Classic example of:
I wouldn't have designed it like that = No God
Yeah, well, some of the "designs" we see in nature are completely and utterly crazy and there's no way anybody would design anything like them.
Take the recurrent laryngeal nerve, for instance. This is a nerve that exits directly from the skull (doesn't travel through the spinal column), and connects to the larynx. It's responsible for our control of our voice box.
Now, a rational design would be for the nerve to go straight there, a distance of just a couple of inches. But it doesn't: it instead travels down into the torso, goes under a particular artery that exits the heart, then back up to the larynx. For us, this accounts to a detour of a few extra inches.
For the giraffe, though, it makes for a detour of many feet, for a nerve connection that need only be a few inches.
Evolution explains this. But a designer would be crazy to do something so silly.
This makes me smile, on one hand its said "There's a better design so why didn't God use that everywhere"
On the other hand the OP is saying
Common Design = Common Ancestry
"Things are similar so obviously its been evolved."
I find it kinda funny that both these arguments are used.
The argument for common ancestry isn't just about dumb similarities.

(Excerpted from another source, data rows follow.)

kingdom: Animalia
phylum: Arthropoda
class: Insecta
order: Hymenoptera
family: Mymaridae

The important thing isn't that similarities exist, but rather the pattern of similarities. All multicellular life exists in a nested hierarchy: groups within groups (side comment: common ancestry is also evident for single-celled life, but things get a bit more complex as they tend to swap genes around a lot). This was so obvious that even before evolution was ever proposed, we were already classifying organisms into groups within groups.
And this sort of classification, it turns out, isn't just superficial, but holds all the way down to the genes. That is to say, it doesn't really matter very much which methods we use to measure the particular groups that organisms fall into. We get the same answer for the groups no matter the method used.

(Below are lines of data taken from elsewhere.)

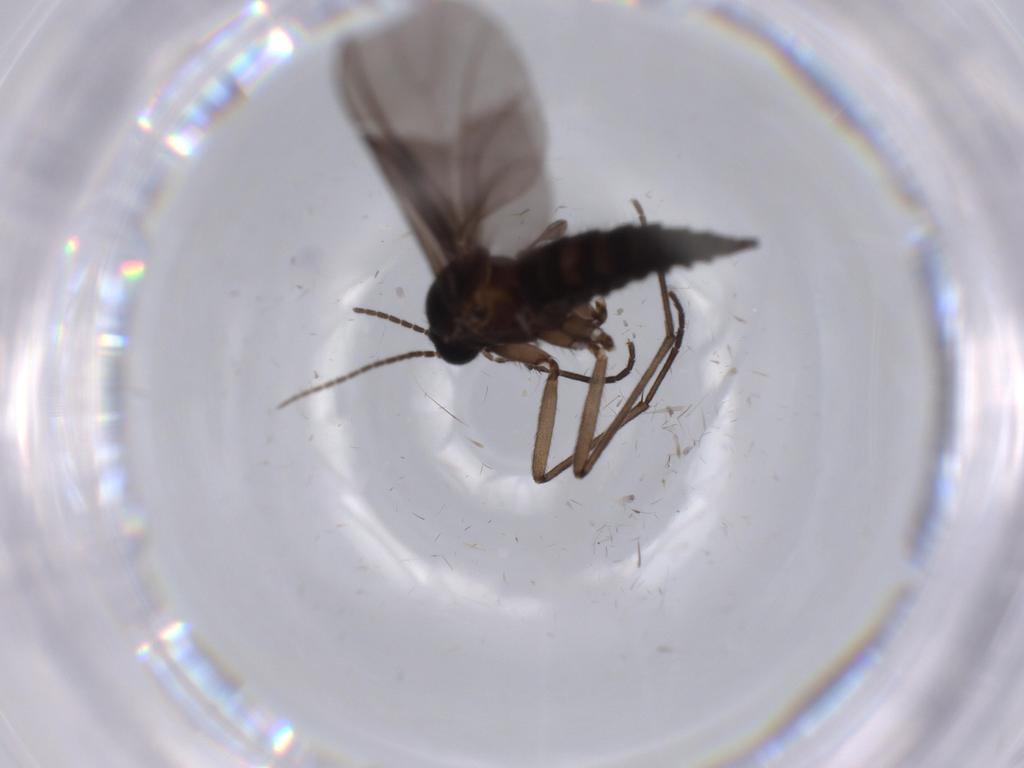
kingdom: Animalia
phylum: Arthropoda
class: Insecta
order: Diptera
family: Sciaridae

This specific pattern is the only type of pattern that evolution allows. You cannot have anything but a "groups within groups" pattern if evolution is true: the groups within groups are the family tree of life.

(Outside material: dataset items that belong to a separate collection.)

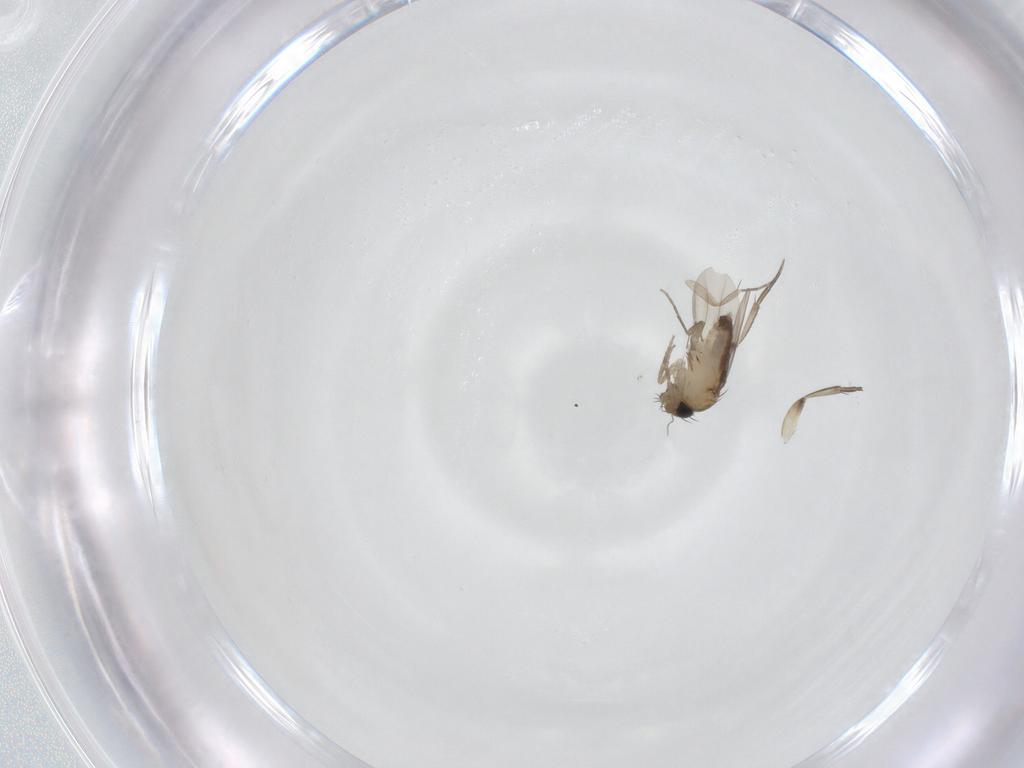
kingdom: Animalia
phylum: Arthropoda
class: Insecta
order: Diptera
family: Phoridae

And common design is insufficient to explain the full nature of this pattern. Yes, you could potentially explain
some similarities by common design. But you do not expect similarities to be limited. For instance, take a human-designed object like cars. On the surface, we can sort of divide cars into groups within groups. But this difference is usually rather superficial, and doesn't go down to the interior of the cars. For instance, when the car radio and air conditioning were invented, they spread through all types of cars, whether you're talking about sedans, coupes, sports cars, mini vans, pickup trucks, or whatever.
With life, however, a new feature in one line of descent just can't make its way into another line of descent. If one species develops feathers, only its descendants will ever have feathers, and those animals will always carry with them the other features shared by that ancestor. So you cannot get mixtures of features between different families of animals. Evolution precludes the possibility of animals that have both fur and feathers.
To go back to the car analogy, this would be rather like a situation where car radios were first developed for pickup trucks, and were never placed in any other type of car.